Amendement de cohérence juridique visant à mieux protéger les exploitations agricoles contre les procédures abusives.
La responsabilité pour trouble anormal de voisinage, consacrée par la jurisprudence et désormais codifiée à l’article 1253 du code civil, constitue un fondement juridique régulièrement invoqué dans les litiges opposant riverains et exploitants agricoles.
Toutefois, dans le contexte agricole, ce régime de responsabilité est parfois mobilisé de manière abusive, et la rédaction actuelle du 311-1-1 porte une forme d'accusation sur les exploitants agricoles, sans que leur caractère réellement anormal ne soit toujours établi judiciairement. Cette situation peut fragiliser juridiquement des exploitations agricoles pourtant conformes aux réglementations en vigueur et participant à l’activité économique et à la vitalité des territoires ruraux.
La substitution du terme « anormal » par le terme « allégué » vise ainsi à mieux refléter la réalité contentieuse de ces situations, dans lesquelles le trouble est avant tout affirmé par une partie avant d’être, le cas échéant, caractérisé par le juge.
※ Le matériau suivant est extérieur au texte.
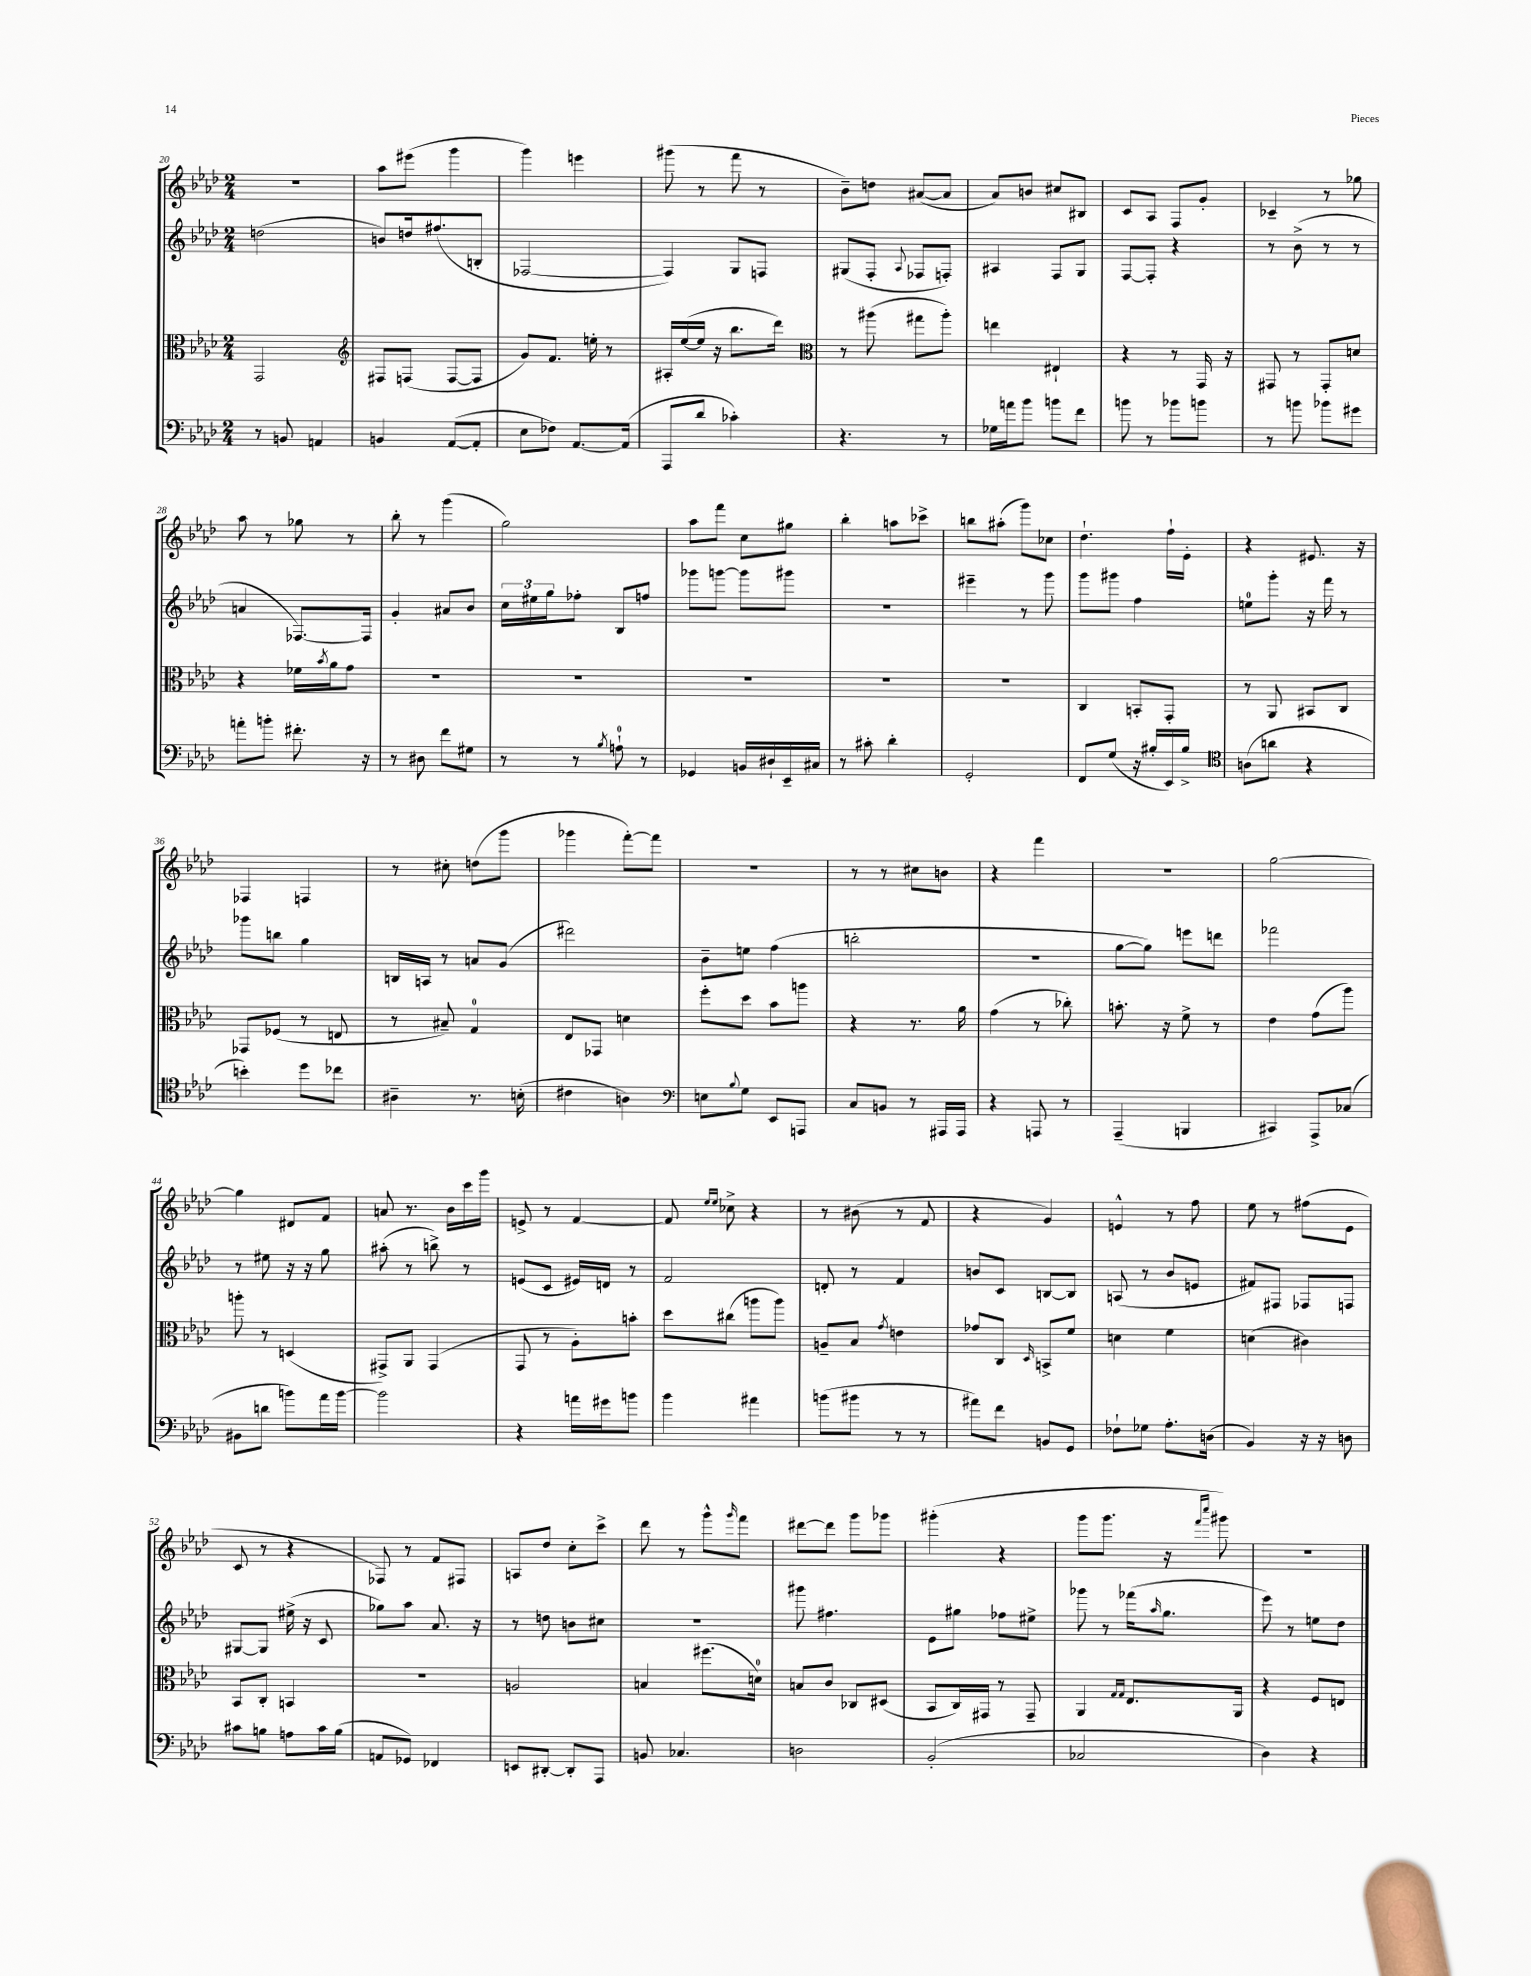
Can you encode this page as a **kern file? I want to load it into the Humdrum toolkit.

**kern	**kern	**kern	**kern
*staff4	*staff3	*staff2	*staff1
*clefF4	*clefC3	*clefG2	*clefG2
*k[b-e-a-d-]	*k[b-e-a-d-]	*k[b-e-a-d-]	*k[b-e-a-d-]
*M2/4	*M2/4	*M2/4	*M2/4
8r	2GG/	(2dd\	2r
8BB/	.	.	.
4AA/	.	.	.
=	=	=	=
*	*clefG2	*	*
4BB/	8F#/L	8b/L)	8aa-\L
.	(8F/J	16dd/k	(8eee#\J
.	.	(8.ff#/	.
([8AA-/L	[8F/L	.	4ggg\
8AA-'/]J	8F/]J	8B'/J	.
=	=	=	=
8E-\L	8g/L)	[2F-/	4ggg\)
8F-\J)	8.f/J	.	.
[8.AA-/L	.	.	4eee\
.	16ee'\	.	.
.	8r	.	.
(16AA-/]Jk	.	.	.
=	=	=	=
8AAA-/L	16A#'/LL	4F-/])	(8ggg#\
.	([16ee-/	.	.
8d-/J	16ee-/]JJ	.	8r
.	16r	.	.
4c-'\)	8.bb-\L	8G/L	8fff\
.	.	8F/J	8r
.	16ddd-\Jk)	.	.
=	=	=	=
*	*clefC3	*	*
4.r	8r	(8G#/L	8b-~\L)
.	(8aa#\	8F'/J	8dd\J
.	.	8qqA-/	.
.	8gg#\L	8F-/L	([8a#/L
8r	8aa#'\J)	8F'/J)	8a#/]J
=	=	=	=
16G-\LL	4ee\	4A#/	8a-/L)
16a\J	.	.	.
8b-\J	.	.	8b/J
8b\L	4E#`/	8F/L	8cc#/L
8f\J	.	8G/J	8B#/J
=	=	=	=
8b\	4r	[8F/L	8c/L
8r	.	8F'/]J	8A-/J
8b-\L	8r	4r	8F/L
8b\J	16GG/	.	8g'/J
.	16r	.	.
=	=	=	=
8r	8GG#/	8r	4c-~/
8b\	8r	(8b-^\	.
8b-\L	8GG#'/L	8r	8r
8g#\J	8d/J	8r	8gg-\
=	=	=	=
8a'\L	4r	4a/	8aa-\
8b'\J	.	.	8r
8.f#'\	16f-\LL	[8.F-/L)	8gg-\
.	8qb-/	.	.
.	16a-\J	.	.
.	8g\J	.	8r
16r	.	16F-/]Jk	.
=	=	=	=
8r	2r	4g'/	8bb-'\
8D#\	.	.	8r
8f\L	.	8a#/L	(4ggg\
8G#\J	.	8b-/J	.
=	=	=	=
8r	2r	24cc\LL	2gg\)
.	.	24ee#\	.
.	.	24gg\J	.
8r	.	8ff-'\J	.
8qB-/	.	.	.
8A`\	.	8B-/L	.
8r	.	8ff/J	.
=	=	=	=
4GG-/	2r	8ggg-\L	8aa-\L
.	.	[8ggg\J	8fff\J
16BB/LL	.	8ggg\]L	8cc\L
16D#`/	.	.	.
16EE-~/	.	8ggg#\J	8gg#\J
16C#/JJ	.	.	.
=	=	=	=
8r	2r	2r	4bb-'\
8c#'\	.	.	.
4d-'\	.	.	8aa\L
.	.	.	8ccc-^\J
=	=	=	=
2GG'/	2r	4eee#~\	8bb\L
.	.	.	(8aa#'\J
.	.	8r	8ggg\L)
.	.	8ggg\	8cc-\J
=	=	=	=
8FF/L	4C/	8ggg\L	4.dd-`\
(8G/J	.	8ggg#\J	.
16r	8BB'/L	4ff\	.
16B#'/LL	.	.	.
16EE-/)	8GG'/J	.	16ff`\LL
16B#^/JJ	.	.	16e-'\JJ
=	=	=	=
*clefC4	*	*	*
(8A\L	8r	8ee\L	4r
8a\J	8AA-/	8ggg'\J	.
4r	8BB#/L	16r	8.e#/
.	.	16fff\	.
.	8C/J	8r	.
.	.	.	16r
=	=	=	=
4b'\)	8GG-/L	8ggg-\L	4F-/
.	(8F-/J	8bb\J	.
8dd-\L	8r	4gg\	4F/
8cc-\J	8E/	.	.
=	=	=	=
4A#~\	8r	16B/LL	8r
.	.	16A/JJ	.
.	8B#~/)	8r	8cc#'\
8.r	4G/	8a/L	(8dd\L
.	.	(8g/J	8ggg\J
(16B'\	.	.	.
=	=	=	=
4c#\	8E-/L	2ddd#\)	4ggg-\
.	8GG-/J	.	.
4A\)	4d\	.	[8fff'\L)
.	.	.	8fff\]J
=	=	=	=
*clefF4	*	*	*
8E\L	8ff'\L	8b-~\L	2r
8qqB-/	.	.	.
8G\J	8dd-\J	8ee\J	.
8EE-/L	8b-\L	(4ff\	.
8AAA/J	8aa\J	.	.
=	=	=	=
8C/L	4r	2bb'\	8r
8BB/J	.	.	8r
8r	8.r	.	8cc#\L
16AAA#/LL	.	.	8b\J
16AAA#/JJ	16a-\	.	.
=	=	=	=
4r	(4g\	2r	4r
8AAA/	8r	.	4fff\
8r	8cc-'\)	.	.
=	=	=	=
(4AAA-~/	8.b'\	[8gg\L	2r
.	.	8gg\]J)	.
.	16r	.	.
4BBB/	8f^\	8eee\L	.
.	8r	8ddd\J	.
=	=	=	=
4CC#/)	4e-\	2fff-\	[2gg\
8AAA-^/L	(8g\L	.	.
(8C-/J	8aa-\J)	.	.
=	=	=	=
8BB#\L	8aa'\	8r	4gg\]
8d\J	8r	8ee#\	.
8b\L)	(4D/	16r	8d#/L
.	.	16r	.
16a-\L	.	8gg\	8f/J
[16b\JJ	.	.	.
=	=	=	=
2b\]	8GG#^/L)	(8aa#'\	8a/
.	8AA-/J	8r	8.r
.	(4GG#/	8bb^\)	.
.	.	.	16b-\LL
.	.	8r	16ccc\
.	.	.	16ggg\JJ
=	=	=	=
4r	8GG/	(8e/L	8e^/
.	8r	8c/J	8r
16a\LL	8A-'\L)	16e#/LL)	[4f/
16g#\J	.	16d/JJ	.
8b\J	8b'\J	8r	.
=	=	=	=
4b-\	8dd-\L	2f/	8f/]
.	.	.	16qqee-/LL
.	.	.	16qqee-/JJ
.	(8cc#\J	.	8cc-^\
4a#\	8aa\L	.	4r
.	8aa\J)	.	.
=	=	=	=
(8b\L	8A~/L	8d'/	8r
8b#\J	8B-/J	8r	(8b#\
.	8qg/	.	.
8r	4e\	4f/	8r
8r	.	.	8f/
=	=	=	=
8a#\L)	8g-/L	8b/L	4r
8f\J	8C/J	8c/J	.
.	16qqD-/	.	.
8BB/L	8BB^/L	[8B/L	4g/)
8GG/J	8f/J	8B/]J	.
=	=	=	=
8F-`\L	4d\	(8A/	4e^^/
8G-\J	.	8r	.
8.A-'\L	4f\	8b-/L	8r
.	.	8e/J	8ff\
(16D\Jk	.	.	.
=	=	=	=
4BB-/)	(4d\	8f#/L)	8ee-\
.	.	8F#/J	8r
16r	4c#\)	8F-/L	(8ff#\L
16r	.	.	.
8D\	.	8F/J	8e-\J
=	=	=	=
8c#\L	8BB-/L	[8G#/L	8c/
8B\J	8C'/J	8G#/]J	8r
8A\L	4BB/	(16ee#^\	4r
.	.	16r	.
16c#\L	.	8c/	.
(16B\JJ	.	.	.
=	=	=	=
8AA/L	2r	8gg-\L)	8F-/)
8GG-/J)	.	8aa-\J	8r
4FF-/	.	8.a-/	8f/L
.	.	.	8F#/J
.	.	16r	.
=	=	=	=
8EE/L	2A/	8r	8A/L
[8DD#'/J	.	8dd\	8dd-/J
8DD#'/]L	.	8b\L	8cc'\L
8AAA-/J	.	8cc#\J	8ccc^\J
=	=	=	=
8BB/	4B/	2r	8ddd-\
4.C-/	.	.	8r
.	(8.ff#\L	.	8ggg^^\L
.	.	.	16qqggg/
.	.	.	8fff\J
.	16d\Jk)	.	.
=	=	=	=
2D\	8B/L	8ggg#\	[8ddd#\L
.	8c/J	4.ff#\	8ddd#\]J
.	8C-/L	.	8ggg\L
.	(8D#/J	.	8ggg-\J
=	=	=	=
(2BB-'/	8BB-/L	8e-\L	(4ggg#'\
.	16C/L)	8gg#\J	.
.	16GG#/JJ	.	.
.	8r	8ff-\L	4r
.	8GG#~/	8ee#^\J	.
=	=	=	=
2C-/	4AA-/	8ggg-\	8ggg\L
.	.	8r	8.ggg\J
.	16qqG/LL	.	.
.	16qqG/JJ	.	.
.	8.E-/L	(16fff-\LK	.
.	.	16qqaa-/	.
.	.	8.gg\J	16r
.	.	.	16qqfff/LL
.	.	.	16qqcccc/JJ
.	.	.	8ggg#\)
.	16AA-/Jk	.	.
=	=	=	=
4D-\)	4r	8eee-\)	2r
.	.	8r	.
4r	8F/L	8ee\L	.
.	8E/J	8dd-\J	.
==	==	==	==
*-	*-	*-	*-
Cette évolution rédactionnelle permet de rappeler que la qualification d’un trouble relève de l’appréciation juridictionnelle et ne saurait être présumée du seul fait de son invocation.
Elle contribue également à sécuriser juridiquement les activités agricoles, qui s’exercent par nature dans un environnement susceptible de générer certaines nuisances inhérentes à la production agricole, tout en maintenant la possibilité pour le juge d’apprécier souverainement la réalité et la gravité des troubles invoqués.
Ainsi, cette modification rédactionnelle participe d’un objectif d’équilibre entre la protection des riverains et la nécessaire préservation des activités agricoles.